On Corn Mothers, Absent and Otherwise

Perhaps Ramon Gutierrez was attempting something cute and postmodern when he titled and arranged the contents of his book, When Jesus Came, the Corn Mothers Went Away: Marriage, Sexuality, and Power in New Mexico, 1500-1846. Despite the promise of the title, perhaps only a third gets devoted to marriage and issues of power (allegedly focusing on ‘how marriage structures inequality’ or something to that effect); if sexuality means ‘sex,’ as it often does in these sorts of books, then it’s interspersed in that one-third.
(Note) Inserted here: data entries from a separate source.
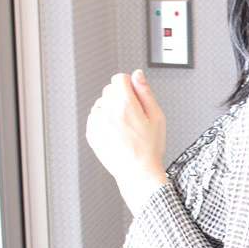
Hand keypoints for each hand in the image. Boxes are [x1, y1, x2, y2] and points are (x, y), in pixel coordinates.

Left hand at [85, 69, 166, 211]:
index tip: (135, 97)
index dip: (130, 86)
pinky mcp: (91, 133)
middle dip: (120, 97)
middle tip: (132, 116)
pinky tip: (116, 134)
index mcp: (125, 104)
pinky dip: (103, 121)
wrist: (138, 172)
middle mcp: (108, 111)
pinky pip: (94, 117)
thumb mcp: (157, 117)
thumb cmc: (150, 148)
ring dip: (110, 109)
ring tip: (124, 127)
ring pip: (101, 103)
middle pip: (109, 89)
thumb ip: (145, 92)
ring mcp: (97, 122)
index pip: (119, 78)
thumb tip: (137, 75)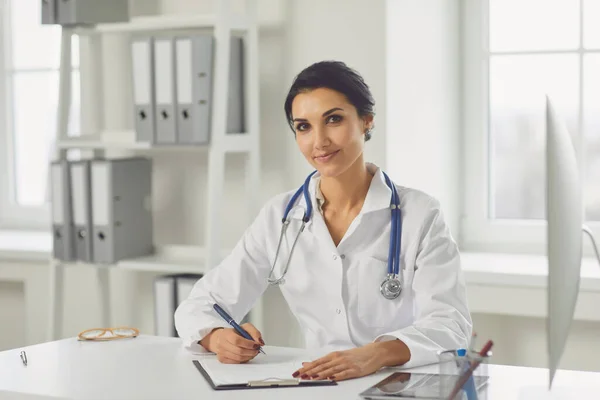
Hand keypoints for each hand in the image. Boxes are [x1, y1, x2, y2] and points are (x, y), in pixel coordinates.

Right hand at [200, 323, 264, 363]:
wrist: (222, 338)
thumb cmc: (235, 333)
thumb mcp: (245, 327)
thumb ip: (254, 332)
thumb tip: (260, 342)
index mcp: (226, 333)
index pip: (237, 340)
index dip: (248, 344)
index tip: (256, 344)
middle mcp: (222, 343)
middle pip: (239, 351)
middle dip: (251, 351)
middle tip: (257, 350)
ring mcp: (221, 352)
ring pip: (238, 358)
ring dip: (249, 356)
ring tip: (253, 352)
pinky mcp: (222, 359)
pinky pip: (236, 363)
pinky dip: (243, 360)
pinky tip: (246, 356)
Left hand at [292, 340, 409, 381]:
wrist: (374, 352)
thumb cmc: (355, 355)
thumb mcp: (338, 356)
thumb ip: (323, 362)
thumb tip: (307, 364)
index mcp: (333, 355)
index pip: (317, 362)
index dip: (306, 368)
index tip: (297, 372)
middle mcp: (338, 359)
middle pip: (321, 366)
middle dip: (309, 372)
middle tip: (300, 376)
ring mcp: (346, 364)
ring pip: (331, 370)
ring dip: (320, 375)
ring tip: (311, 378)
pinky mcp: (355, 370)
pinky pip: (344, 374)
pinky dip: (337, 376)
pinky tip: (331, 378)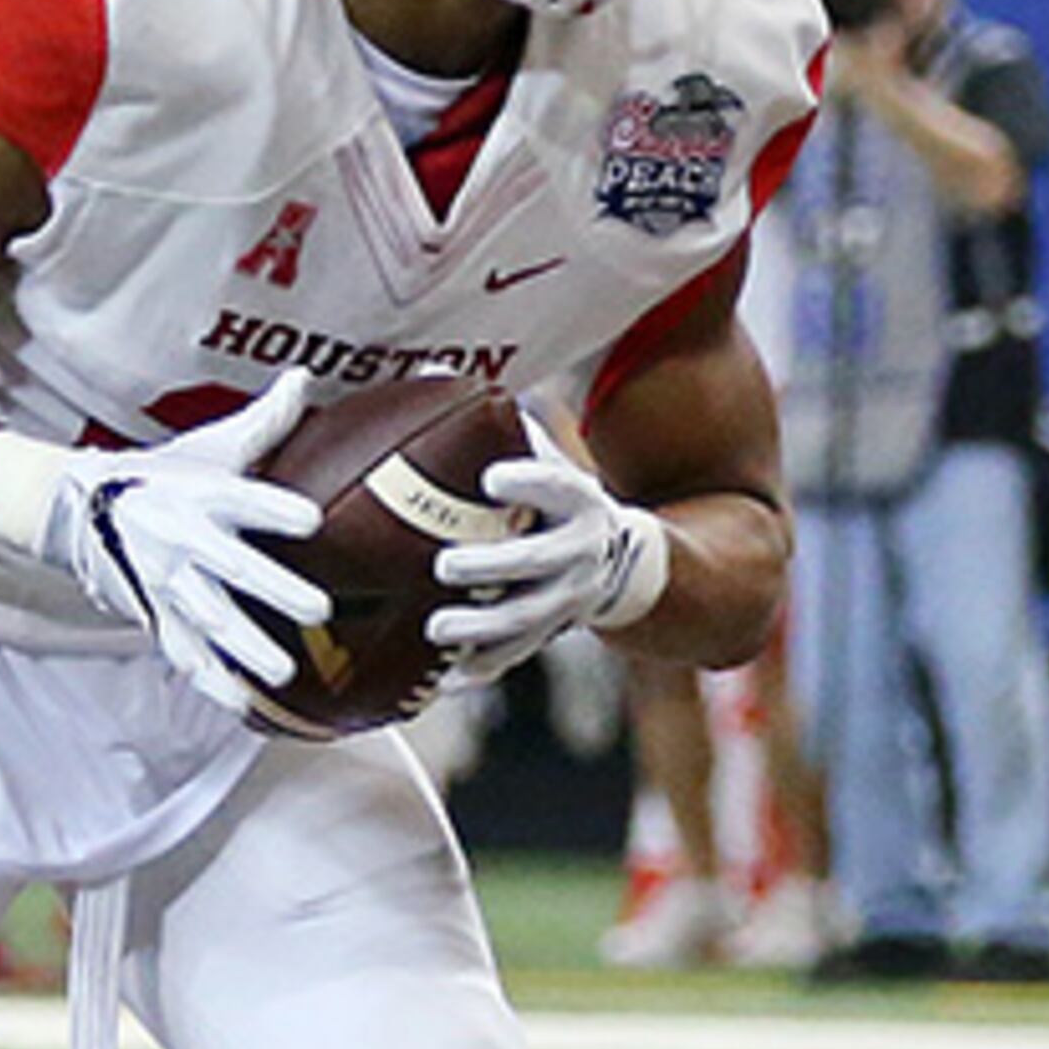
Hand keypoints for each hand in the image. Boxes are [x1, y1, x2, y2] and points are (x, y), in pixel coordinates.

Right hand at [0, 373, 329, 707]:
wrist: (81, 507)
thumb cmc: (162, 473)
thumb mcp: (209, 445)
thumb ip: (264, 421)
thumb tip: (303, 375)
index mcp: (200, 494)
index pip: (241, 500)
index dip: (275, 510)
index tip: (312, 520)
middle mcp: (182, 540)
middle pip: (231, 569)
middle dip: (273, 590)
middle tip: (319, 609)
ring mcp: (166, 583)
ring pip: (208, 619)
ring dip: (244, 647)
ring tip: (282, 670)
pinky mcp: (154, 614)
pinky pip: (182, 652)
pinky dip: (209, 680)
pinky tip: (239, 701)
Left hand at [426, 422, 673, 684]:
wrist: (620, 563)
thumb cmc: (560, 502)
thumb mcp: (548, 462)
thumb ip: (501, 427)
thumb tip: (427, 368)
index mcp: (579, 502)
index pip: (560, 486)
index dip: (531, 481)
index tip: (493, 479)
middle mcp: (578, 552)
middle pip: (536, 562)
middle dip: (492, 566)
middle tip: (445, 566)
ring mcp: (566, 599)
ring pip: (525, 619)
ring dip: (481, 628)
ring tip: (437, 628)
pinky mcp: (550, 633)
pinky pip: (516, 656)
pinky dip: (482, 668)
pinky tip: (444, 679)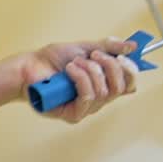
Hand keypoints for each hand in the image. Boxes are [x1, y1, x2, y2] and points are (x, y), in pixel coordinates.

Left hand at [19, 37, 138, 124]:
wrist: (29, 66)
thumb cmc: (53, 60)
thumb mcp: (84, 47)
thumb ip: (108, 47)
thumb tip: (132, 46)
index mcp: (103, 84)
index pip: (129, 84)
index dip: (130, 70)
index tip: (121, 55)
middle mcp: (98, 99)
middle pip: (121, 87)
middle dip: (110, 66)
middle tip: (94, 54)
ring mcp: (86, 108)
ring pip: (104, 91)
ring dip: (90, 71)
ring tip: (74, 62)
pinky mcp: (74, 115)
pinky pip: (88, 96)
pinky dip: (81, 79)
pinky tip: (70, 70)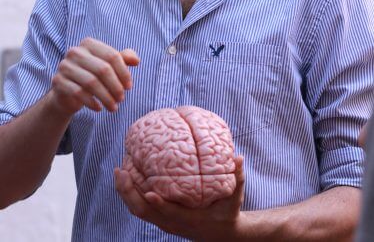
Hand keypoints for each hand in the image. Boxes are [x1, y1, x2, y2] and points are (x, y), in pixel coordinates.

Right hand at [50, 37, 138, 115]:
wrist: (67, 92)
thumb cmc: (93, 76)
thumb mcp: (109, 66)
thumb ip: (123, 59)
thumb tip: (136, 60)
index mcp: (89, 44)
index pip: (112, 56)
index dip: (124, 73)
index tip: (129, 87)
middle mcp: (75, 52)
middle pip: (103, 69)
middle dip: (116, 87)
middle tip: (122, 99)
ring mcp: (65, 66)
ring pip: (91, 82)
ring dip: (106, 97)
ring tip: (113, 107)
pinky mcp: (58, 81)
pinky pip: (79, 93)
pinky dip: (92, 102)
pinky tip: (99, 108)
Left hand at [114, 156, 244, 240]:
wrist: (220, 235)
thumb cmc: (227, 213)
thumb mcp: (235, 198)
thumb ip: (237, 178)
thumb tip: (239, 157)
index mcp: (190, 219)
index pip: (171, 214)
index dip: (159, 205)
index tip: (148, 192)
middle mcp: (172, 223)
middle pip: (144, 212)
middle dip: (129, 193)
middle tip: (121, 170)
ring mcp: (163, 222)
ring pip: (138, 211)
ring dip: (125, 192)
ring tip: (119, 170)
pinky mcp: (160, 218)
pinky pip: (139, 208)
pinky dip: (130, 194)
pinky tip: (126, 176)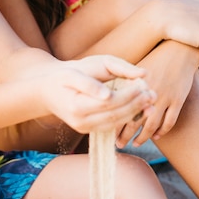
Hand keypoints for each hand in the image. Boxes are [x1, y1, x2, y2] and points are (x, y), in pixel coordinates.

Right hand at [41, 56, 156, 133]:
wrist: (46, 89)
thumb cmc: (66, 74)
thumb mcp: (79, 68)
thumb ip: (105, 74)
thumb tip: (137, 76)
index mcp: (76, 105)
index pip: (110, 102)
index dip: (129, 95)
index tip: (143, 85)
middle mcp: (80, 121)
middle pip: (115, 114)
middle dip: (136, 104)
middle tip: (152, 93)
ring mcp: (84, 128)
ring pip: (116, 123)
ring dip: (135, 113)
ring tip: (150, 101)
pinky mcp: (88, 130)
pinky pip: (111, 126)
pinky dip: (127, 117)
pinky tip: (139, 108)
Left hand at [116, 40, 198, 146]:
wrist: (179, 51)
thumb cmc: (156, 58)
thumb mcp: (138, 68)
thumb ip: (125, 81)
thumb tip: (112, 95)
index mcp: (135, 84)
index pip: (121, 108)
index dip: (114, 121)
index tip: (108, 131)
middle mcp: (148, 93)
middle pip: (134, 120)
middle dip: (125, 134)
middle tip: (119, 145)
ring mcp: (164, 98)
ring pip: (151, 124)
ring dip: (142, 137)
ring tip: (136, 144)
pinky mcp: (178, 100)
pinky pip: (169, 121)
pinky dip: (162, 131)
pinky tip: (156, 136)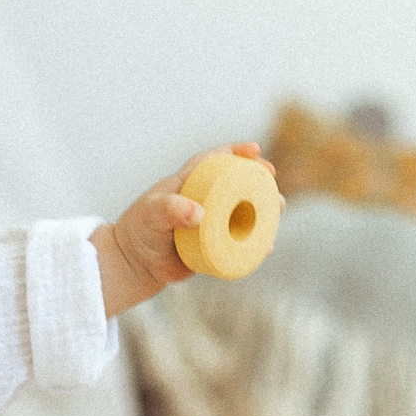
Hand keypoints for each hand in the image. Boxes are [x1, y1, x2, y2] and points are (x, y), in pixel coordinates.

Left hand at [91, 143, 272, 318]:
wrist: (136, 264)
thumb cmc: (141, 230)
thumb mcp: (152, 215)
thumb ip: (171, 210)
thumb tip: (199, 214)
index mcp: (189, 182)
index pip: (214, 160)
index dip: (235, 152)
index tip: (255, 151)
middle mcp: (205, 199)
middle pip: (237, 183)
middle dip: (259, 179)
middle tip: (273, 180)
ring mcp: (211, 222)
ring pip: (243, 211)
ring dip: (264, 208)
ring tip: (279, 209)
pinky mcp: (214, 245)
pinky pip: (239, 241)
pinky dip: (255, 243)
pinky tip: (267, 246)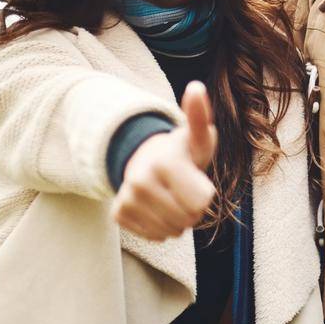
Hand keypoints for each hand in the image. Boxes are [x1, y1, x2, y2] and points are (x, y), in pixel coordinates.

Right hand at [113, 82, 217, 240]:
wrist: (146, 160)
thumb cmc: (182, 151)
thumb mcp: (197, 136)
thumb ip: (199, 116)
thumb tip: (196, 87)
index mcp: (165, 163)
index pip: (202, 203)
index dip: (205, 195)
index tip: (196, 178)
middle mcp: (140, 182)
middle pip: (188, 219)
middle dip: (193, 209)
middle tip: (184, 189)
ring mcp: (127, 199)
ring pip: (172, 231)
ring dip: (179, 220)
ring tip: (172, 197)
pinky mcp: (119, 215)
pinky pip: (155, 236)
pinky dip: (162, 227)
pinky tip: (158, 207)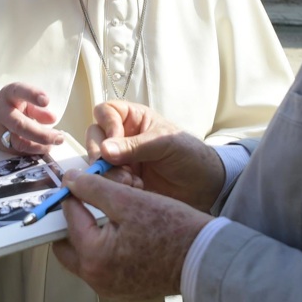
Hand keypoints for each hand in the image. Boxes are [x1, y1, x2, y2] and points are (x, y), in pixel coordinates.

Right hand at [0, 82, 61, 154]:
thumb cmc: (12, 106)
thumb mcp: (24, 100)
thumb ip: (38, 108)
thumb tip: (52, 119)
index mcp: (8, 95)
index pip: (19, 91)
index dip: (32, 95)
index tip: (46, 101)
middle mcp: (1, 112)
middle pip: (20, 125)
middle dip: (42, 134)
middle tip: (59, 138)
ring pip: (19, 143)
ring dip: (40, 146)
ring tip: (52, 144)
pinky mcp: (0, 146)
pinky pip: (19, 153)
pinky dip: (33, 152)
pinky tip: (43, 148)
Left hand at [52, 170, 209, 299]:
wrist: (205, 257)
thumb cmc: (172, 228)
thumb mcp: (129, 200)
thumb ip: (94, 188)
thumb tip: (70, 180)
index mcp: (93, 257)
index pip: (68, 217)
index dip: (72, 194)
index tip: (78, 181)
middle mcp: (97, 279)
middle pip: (66, 245)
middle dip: (70, 221)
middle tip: (82, 201)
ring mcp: (111, 288)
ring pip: (84, 257)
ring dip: (86, 236)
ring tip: (102, 214)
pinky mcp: (125, 289)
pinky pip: (103, 267)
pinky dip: (103, 249)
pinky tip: (118, 232)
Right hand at [87, 101, 224, 211]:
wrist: (206, 187)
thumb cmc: (191, 155)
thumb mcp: (164, 144)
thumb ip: (134, 146)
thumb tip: (104, 150)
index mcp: (134, 119)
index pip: (106, 112)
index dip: (106, 124)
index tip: (114, 141)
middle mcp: (123, 137)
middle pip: (95, 137)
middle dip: (101, 154)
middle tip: (116, 168)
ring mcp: (121, 159)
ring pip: (97, 161)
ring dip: (109, 173)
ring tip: (131, 182)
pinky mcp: (122, 180)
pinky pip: (106, 181)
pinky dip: (114, 186)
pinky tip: (133, 190)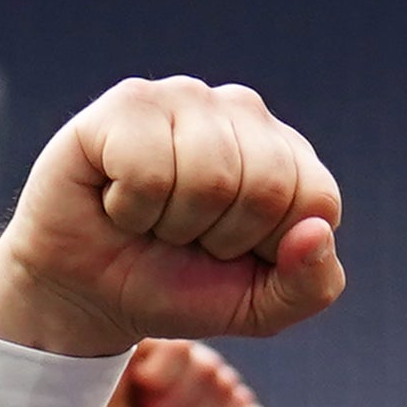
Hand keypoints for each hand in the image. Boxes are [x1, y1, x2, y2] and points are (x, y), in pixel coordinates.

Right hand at [0, 79, 346, 359]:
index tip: (233, 253)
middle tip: (186, 237)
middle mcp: (243, 112)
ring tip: (153, 217)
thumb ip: (311, 286)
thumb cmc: (178, 286)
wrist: (89, 294)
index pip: (316, 199)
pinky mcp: (128, 102)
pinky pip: (150, 169)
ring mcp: (185, 97)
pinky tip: (118, 199)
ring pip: (210, 176)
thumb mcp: (259, 308)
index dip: (270, 248)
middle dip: (222, 238)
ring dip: (173, 223)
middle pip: (268, 186)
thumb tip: (316, 232)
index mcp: (287, 155)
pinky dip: (131, 207)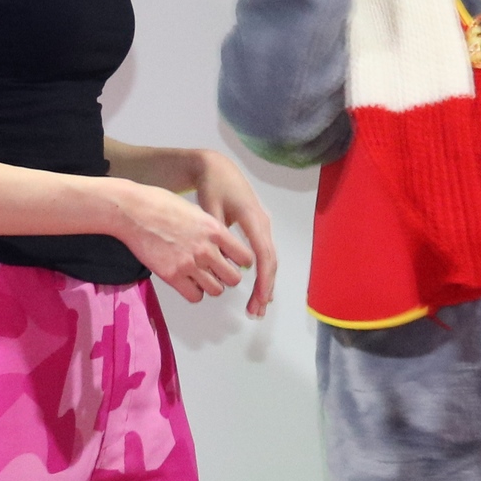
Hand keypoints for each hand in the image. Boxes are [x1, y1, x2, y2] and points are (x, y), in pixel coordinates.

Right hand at [105, 177, 253, 303]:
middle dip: (227, 276)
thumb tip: (222, 245)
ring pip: (216, 290)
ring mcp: (189, 264)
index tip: (235, 262)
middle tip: (218, 272)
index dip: (241, 262)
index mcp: (215, 230)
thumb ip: (212, 230)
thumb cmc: (161, 206)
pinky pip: (195, 296)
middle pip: (233, 278)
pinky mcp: (171, 276)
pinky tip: (189, 283)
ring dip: (211, 285)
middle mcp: (206, 249)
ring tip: (202, 277)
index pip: (244, 257)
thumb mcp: (197, 212)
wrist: (134, 211)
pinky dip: (195, 293)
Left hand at [188, 151, 280, 317]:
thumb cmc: (213, 186)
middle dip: (266, 289)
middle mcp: (263, 224)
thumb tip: (222, 262)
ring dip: (265, 284)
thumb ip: (216, 235)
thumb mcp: (210, 209)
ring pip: (269, 260)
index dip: (263, 279)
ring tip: (257, 308)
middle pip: (271, 262)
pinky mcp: (257, 229)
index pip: (264, 254)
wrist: (218, 168)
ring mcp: (262, 226)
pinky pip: (264, 255)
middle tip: (256, 312)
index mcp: (254, 219)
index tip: (259, 300)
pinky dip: (263, 275)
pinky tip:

Otherwise, there are a few discussions of the indigenous New Mexicans’ apparently prolifigate sexuality and sexual practices, including one brief, unsubstantiated paragraph promising that the Pueblo engaged in bi-sexual identification and other no doubt fascinating gender constructions suppressed by the evil Franscicans.

Alas, whatever promise the indigenous people hold- reconstructed voices, recovered narratives, yadda, yadda- Gutierrez either loses interest in or realizes that his tenuous evidence base can no longer be forced to support his constructions. As a result, most of the book ends up being a hybrid (ha ha) narrative/analysis of the history of Spanish conquest and colonisation of New Mexico. This is not, I think, necessarily a bad thing- some of the sections describing the history of Spanish activity were useful enough, at least in terms of giving an idea of what was going on in the Spanish world. However, the stated premises of the book- focus on the indigenous (hence the ‘Corn Mothers’), and marriage and sexual practice- strangely disappear for the bulk of the study. And when Gutierrez does examine his stated themes, he either suffers from a poor evidence base, as with the indigenous, or slips into tenacious moralizing, as with his descriptions of the Franciscans. Despite his valorous intentions of giving voice to the Pueblo people, depending upon far-flung anthropological studies and time-collapsed, mostly external, even deeply hostile, sources is probably not the best way to go about, one would think. Certain contradictions become evident: the indigenous swing between sexually promiscuous, the pueblos veritable havens of free love- yet with the intrusion of Spaniards into the narrative, it becomes clear that the indigenous women are not quite so free with their bodies as they initially appear. Granted, Gutierrez attempts a resolution, but the problem remains that all of his evidence for these attitudes flows from either contemporary Spanish accounts, or from modern-day anthropological/ethnographic studies. In describing the indigenous, chronology clearly does not matter: as with so many other writers, we are implicitly given to understand that non-European socities are refuges of the unchanging, their myths and rituals subsisting mystically outside the streams of time. Whether this is rooted in some metaphysical speculation or the simple utility of having a larger source base through ignoring dates is immaterial.